◆ **AIM OF THE EXERCISE**
Keep only those lines of the records that include the string "createLocalVideoStream".

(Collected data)
# # #

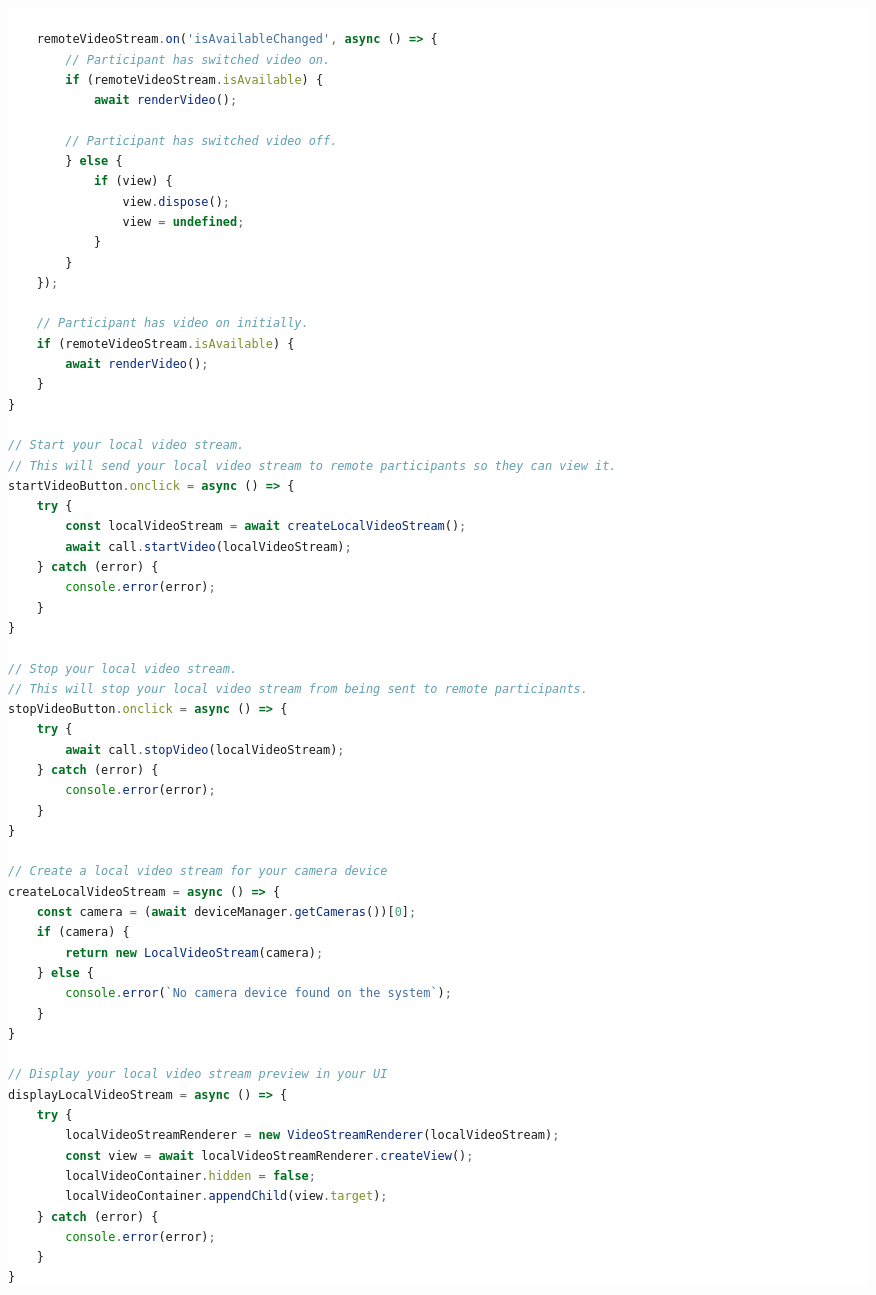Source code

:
 ```js
    
    remoteVideoStream.on('isAvailableChanged', async () => {
        // Participant has switched video on.
        if (remoteVideoStream.isAvailable) {
            await renderVideo();

        // Participant has switched video off.
        } else {
            if (view) {
                view.dispose();
                view = undefined;
            }
        }
    });

    // Participant has video on initially.
    if (remoteVideoStream.isAvailable) {
        await renderVideo();
    }
}

// Start your local video stream.
// This will send your local video stream to remote participants so they can view it.
startVideoButton.onclick = async () => {
    try {
        const localVideoStream = await createLocalVideoStream();
        await call.startVideo(localVideoStream);
    } catch (error) {
        console.error(error);
    }
}

// Stop your local video stream.
// This will stop your local video stream from being sent to remote participants.
stopVideoButton.onclick = async () => {
    try {
        await call.stopVideo(localVideoStream);
    } catch (error) {
        console.error(error);
    }
}

// Create a local video stream for your camera device
createLocalVideoStream = async () => {
    const camera = (await deviceManager.getCameras())[0];
    if (camera) {
        return new LocalVideoStream(camera);
    } else {
        console.error(`No camera device found on the system`);
    }
}

// Display your local video stream preview in your UI
displayLocalVideoStream = async () => {
    try {
        localVideoStreamRenderer = new VideoStreamRenderer(localVideoStream);
        const view = await localVideoStreamRenderer.createView();
        localVideoContainer.hidden = false;
        localVideoContainer.appendChild(view.target);
    } catch (error) {
        console.error(error);
    } 
}
```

# # #

◆ **WRITTEN SOLUTION**
        const localVideoStream = await createLocalVideoStream();
createLocalVideoStream = async () => {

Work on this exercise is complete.